According to me KE should same wrt any point thai is

$(1/2)mv_{cm} ^2 + (1/2)I\omega ^2 = (3/4)mv^2$

In my book this is the KE given wrt point O and wrt point P it is given $(3/8)mv^2$

But how can be this possible ?

asked May 12, 2018 in Physics Problems by koolman (4,286 points)

1 Answer

1 vote
Best answer

The KE can be different in different frames of reference.

With respect to the stationary frame Oxy the KE is $\frac34 mv^2$ as per your calculation.
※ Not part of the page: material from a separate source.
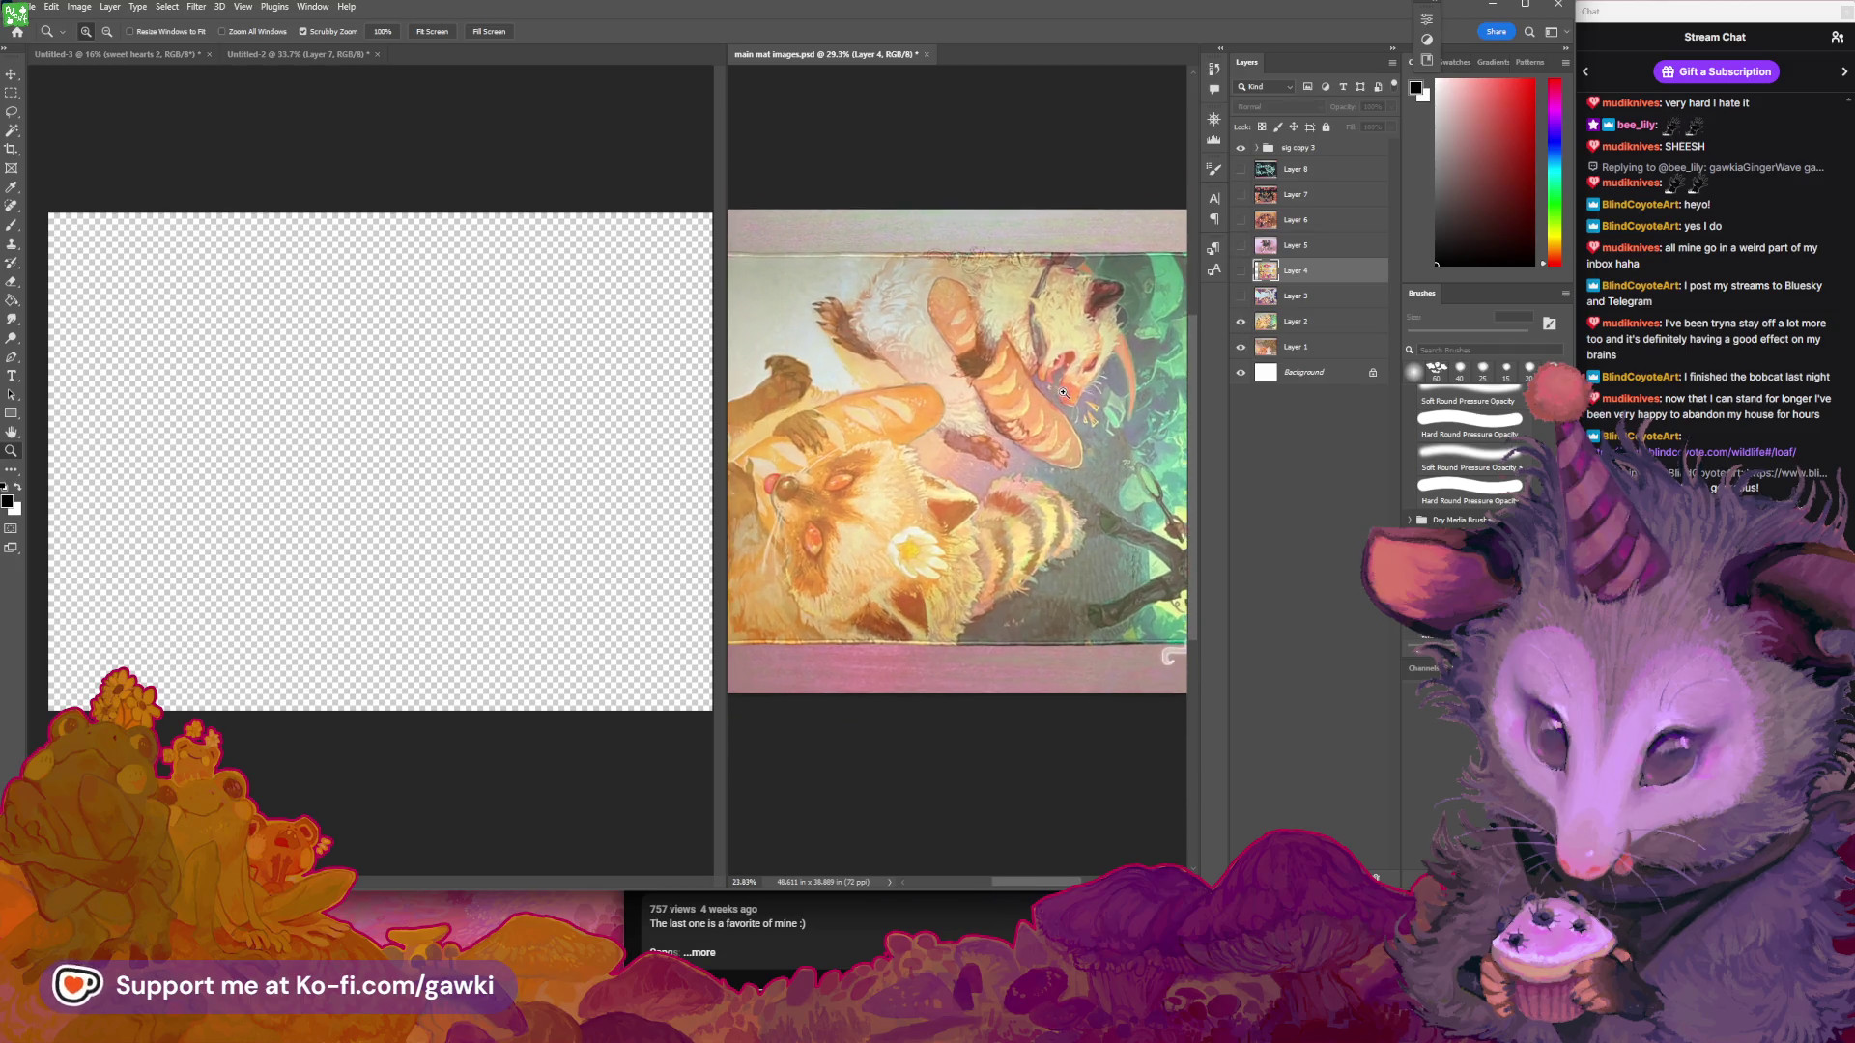
scroll(1062, 393, right, 2)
However, points C and P are moving relative to the frame Oxy. For example, C is moving with velocity v in the +x direction, so in the frame Cxy in which C is stationary the disk has no translational KE, only rotational KE. The total KE in this frame is $\frac14 mv^2$. The angular velocity $\omega$, and therefore also the rotational KE, are the same in all non-rotating reference frames.

The instantaneous velocity of point P in the frame Oxy is $\frac12 v$ in the +x direction, because P is half way between C (which has velocity $v$ in the +x direction) and the point of contact with the ground (which has velocity $0$). In the inertial frame Pxy which has the instantaneous velocity of P, the disk has velocity $\frac12 v$ and translational KE of $\frac12 m(\frac12 v)^2=\frac18 mv^2$. It still has rotational KE of $\frac14 mv^2=\frac28 mv^2$ so the total KE in this frame is $\frac38 mv^2$.

answered May 12, 2018 by sammy gerbil (28,466 points)
edited May 14, 2018 by sammy gerbil
Will the rotational KE will be same at every point on the disc ?
Yes. See my sentence in brackets at the end of the 3rd paragraph. Rotational KE is the same in all inertial frames of reference.